Third lawsuit filed over illness linked to SJ restaurant

SAN JOSE, Calif. (KTVU) -- A third lawsuit was filed today against the owners of a Mexican seafood restaurant in San Jose that has been linked with nearly 200 people becoming sick, including dozens with confirmed cases of a contagious diarrhoeal disease.

Andres Guerra of San Jose filed the lawsuit in Santa Clara County Superior Court alleging negligence by the owners of Mariscos San Juan #3 restaurant at 205 N. Fourth St. He suffered from shigella after eating a shrimp cocktail from the business on Oct. 16.

There are 188 people who have fallen ill in association with the restaurant, which has been closed since Oct. 18, Santa Clara public health officials said Tuesday.

The total includes 150 Santa Clara County residents and 38 people in other counties, according to public health officials.

Laboratory tests have confirmed 85 of the cases to be shigella, with 65 in Santa Clara County and 20 combined in Santa Cruz, San Mateo, Alameda, Marin and Merced counties, public health officials said today.

After eating the shrimp cocktail on Oct. 16, Guerra suffered chills, developed a fever, vomited, was "intensely nauseated," and had diarrhea later that day, according to the lawsuit.

The symptoms continued on Oct. 17, which led him to seek treatment at a Kaiser Permanente medical facility intensive care unit and was discharged two days later, the suit states.

A majority of the sick ate at the restaurant on Oct. 16 or 17 before the location was closed on Oct. 18.

The suit was filed through the firms Rains Lucia Stern, PC, in San Francisco, and Marler Clark in Seattle, Washington, which also filed last week two separate suits on behalf of two other San Jose men, Daniel Estrada and Gregory Meissner, who both also had shigella after eating at the restaurant within the two days before it closed.

In all three complaints, the owners are identified as Sergio Becerra Cruz and Lourdes Garcia Becerra. The plaintiffs seek a jury trial and unspecified damages including medical expenses, lost wages, emotional distresses and other losses.

Santa Clara County's Department of Environmental Health is investigating what led to the outbreak. An Oct. 18 inspection report posted online showed the restaurant did not properly cool food including shrimp broth and octopus.

People can catch shigella if they come into contact with or digest food prepared by an infected person, public health officials said.

Those with the disease experience symptoms including diarrhea that can sometimes be bloody, fever, abdominal pain and vomiting within one to two days of exposure, public health officials said.

The symptoms can continue for five days to a week. People can fully recover, but their bowel behavior can take months to stabilize, public health officials said.

The public has been advised to wash their hands with soap and water for at least 20 seconds to stop the disease from spreading, health officials said.

In Alameda County, 10 adults and a child were found with shigella, county public health spokeswoman Sherri Willis said.

Santa Cruz County has received reports of three confirmed shigella cases, two secondary cases and two suspected cases, public health spokeswoman Jessica Randolph said.

San Mateo County health officials said there are three shigella cases and they have not received any new reports since last Wednesday.

A Marin County family of four ate at the restaurant and one of them was found with shigella, deputy public health officer Lisa Santora said.

As of Monday, Merced County had two confirmed cases of shigella and four suspected cases, public health director Kathleen Grassi said.

One of the six people is a San Benito County resident who ate at the seafood eatery with one of the five Merced County residents, Grassi said.

> **DATASET CONTENT**
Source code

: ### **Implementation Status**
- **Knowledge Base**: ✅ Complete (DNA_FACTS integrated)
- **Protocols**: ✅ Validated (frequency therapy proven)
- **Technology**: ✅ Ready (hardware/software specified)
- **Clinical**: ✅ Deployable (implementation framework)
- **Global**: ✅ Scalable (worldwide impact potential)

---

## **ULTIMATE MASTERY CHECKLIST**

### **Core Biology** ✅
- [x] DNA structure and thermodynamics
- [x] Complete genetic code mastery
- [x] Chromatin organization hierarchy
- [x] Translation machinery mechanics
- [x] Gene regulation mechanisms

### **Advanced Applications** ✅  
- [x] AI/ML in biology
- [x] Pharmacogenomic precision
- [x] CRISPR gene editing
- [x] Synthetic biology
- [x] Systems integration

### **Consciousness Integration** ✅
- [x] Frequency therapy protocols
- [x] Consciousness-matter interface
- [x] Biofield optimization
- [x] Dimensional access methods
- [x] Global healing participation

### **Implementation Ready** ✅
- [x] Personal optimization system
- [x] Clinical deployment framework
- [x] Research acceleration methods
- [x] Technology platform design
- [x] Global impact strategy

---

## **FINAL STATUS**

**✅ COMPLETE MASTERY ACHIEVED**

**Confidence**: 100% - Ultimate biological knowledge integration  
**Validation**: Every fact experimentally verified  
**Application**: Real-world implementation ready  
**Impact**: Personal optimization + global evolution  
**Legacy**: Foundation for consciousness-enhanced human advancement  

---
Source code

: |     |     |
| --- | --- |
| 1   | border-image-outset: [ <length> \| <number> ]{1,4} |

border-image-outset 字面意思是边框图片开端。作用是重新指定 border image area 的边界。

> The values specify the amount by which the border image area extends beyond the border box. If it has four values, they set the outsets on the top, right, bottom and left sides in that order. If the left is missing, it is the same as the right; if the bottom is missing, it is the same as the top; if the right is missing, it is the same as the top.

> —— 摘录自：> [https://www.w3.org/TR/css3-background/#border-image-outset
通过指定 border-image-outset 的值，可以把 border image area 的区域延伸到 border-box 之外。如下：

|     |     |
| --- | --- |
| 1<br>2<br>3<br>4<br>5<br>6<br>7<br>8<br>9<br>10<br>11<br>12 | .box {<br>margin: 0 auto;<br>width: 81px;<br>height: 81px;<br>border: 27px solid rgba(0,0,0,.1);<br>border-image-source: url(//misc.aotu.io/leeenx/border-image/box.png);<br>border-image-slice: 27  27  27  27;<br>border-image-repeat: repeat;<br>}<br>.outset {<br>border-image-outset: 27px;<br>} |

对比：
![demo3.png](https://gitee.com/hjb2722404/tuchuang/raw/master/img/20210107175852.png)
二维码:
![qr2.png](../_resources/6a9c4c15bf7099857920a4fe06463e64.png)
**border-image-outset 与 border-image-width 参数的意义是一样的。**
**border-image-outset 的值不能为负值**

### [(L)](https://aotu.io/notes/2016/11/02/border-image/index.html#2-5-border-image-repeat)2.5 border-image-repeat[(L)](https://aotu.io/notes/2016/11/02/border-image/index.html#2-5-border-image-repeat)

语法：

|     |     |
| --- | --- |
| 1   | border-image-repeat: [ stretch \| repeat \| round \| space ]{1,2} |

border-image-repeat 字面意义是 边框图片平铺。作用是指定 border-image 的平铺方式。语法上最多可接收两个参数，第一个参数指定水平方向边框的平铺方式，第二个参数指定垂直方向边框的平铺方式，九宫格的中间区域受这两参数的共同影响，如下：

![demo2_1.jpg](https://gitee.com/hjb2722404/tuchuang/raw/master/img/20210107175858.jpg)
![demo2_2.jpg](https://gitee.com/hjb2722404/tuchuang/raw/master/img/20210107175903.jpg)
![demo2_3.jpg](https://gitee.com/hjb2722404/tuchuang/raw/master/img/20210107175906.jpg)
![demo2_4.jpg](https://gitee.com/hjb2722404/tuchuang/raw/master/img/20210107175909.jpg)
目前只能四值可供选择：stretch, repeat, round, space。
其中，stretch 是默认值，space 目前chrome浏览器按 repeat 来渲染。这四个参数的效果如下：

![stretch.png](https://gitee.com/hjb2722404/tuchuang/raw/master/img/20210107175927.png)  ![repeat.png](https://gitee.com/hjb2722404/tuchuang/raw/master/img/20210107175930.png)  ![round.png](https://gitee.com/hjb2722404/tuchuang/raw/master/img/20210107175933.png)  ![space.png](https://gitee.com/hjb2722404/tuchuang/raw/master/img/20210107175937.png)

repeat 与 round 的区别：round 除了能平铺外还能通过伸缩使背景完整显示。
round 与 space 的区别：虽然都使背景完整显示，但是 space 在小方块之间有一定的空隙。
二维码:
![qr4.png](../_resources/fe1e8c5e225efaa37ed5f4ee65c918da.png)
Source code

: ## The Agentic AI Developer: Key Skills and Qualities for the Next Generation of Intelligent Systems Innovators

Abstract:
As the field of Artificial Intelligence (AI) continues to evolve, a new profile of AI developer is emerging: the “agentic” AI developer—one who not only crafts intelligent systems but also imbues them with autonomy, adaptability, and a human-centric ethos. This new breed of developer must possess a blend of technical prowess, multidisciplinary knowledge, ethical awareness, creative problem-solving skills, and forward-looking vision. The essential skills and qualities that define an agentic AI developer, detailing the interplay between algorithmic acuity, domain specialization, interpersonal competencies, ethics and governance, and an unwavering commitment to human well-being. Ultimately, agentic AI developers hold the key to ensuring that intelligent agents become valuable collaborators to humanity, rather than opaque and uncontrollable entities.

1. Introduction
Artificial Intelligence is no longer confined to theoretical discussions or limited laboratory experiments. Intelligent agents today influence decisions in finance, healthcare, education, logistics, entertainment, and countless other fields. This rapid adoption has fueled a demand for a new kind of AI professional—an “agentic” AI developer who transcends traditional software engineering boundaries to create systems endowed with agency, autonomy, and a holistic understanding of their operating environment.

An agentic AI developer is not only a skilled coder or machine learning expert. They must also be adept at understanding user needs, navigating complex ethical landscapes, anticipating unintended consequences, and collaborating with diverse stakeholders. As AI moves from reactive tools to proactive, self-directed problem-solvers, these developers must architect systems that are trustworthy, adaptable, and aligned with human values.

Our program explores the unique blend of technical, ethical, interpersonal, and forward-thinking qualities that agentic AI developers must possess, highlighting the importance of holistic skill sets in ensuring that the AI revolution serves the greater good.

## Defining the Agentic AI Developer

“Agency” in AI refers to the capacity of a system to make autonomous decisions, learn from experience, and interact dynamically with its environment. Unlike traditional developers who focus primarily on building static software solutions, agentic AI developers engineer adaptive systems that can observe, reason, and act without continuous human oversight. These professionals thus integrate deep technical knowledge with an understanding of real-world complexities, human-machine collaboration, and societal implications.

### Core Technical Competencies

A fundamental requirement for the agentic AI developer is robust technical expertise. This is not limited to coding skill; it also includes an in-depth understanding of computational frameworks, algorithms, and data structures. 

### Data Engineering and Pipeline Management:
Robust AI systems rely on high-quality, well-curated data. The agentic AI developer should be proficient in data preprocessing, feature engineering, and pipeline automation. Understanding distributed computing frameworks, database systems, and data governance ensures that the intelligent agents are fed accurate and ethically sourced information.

> **TASK GOAL**
In the article on the San Jose restaurant lawsuit, what did Andres Guerra eat at the restaurant on Oct. 16? The lines placed after the article are not needed for this work.

> **WRITTEN SOLUTION**
A shrimp cocktail.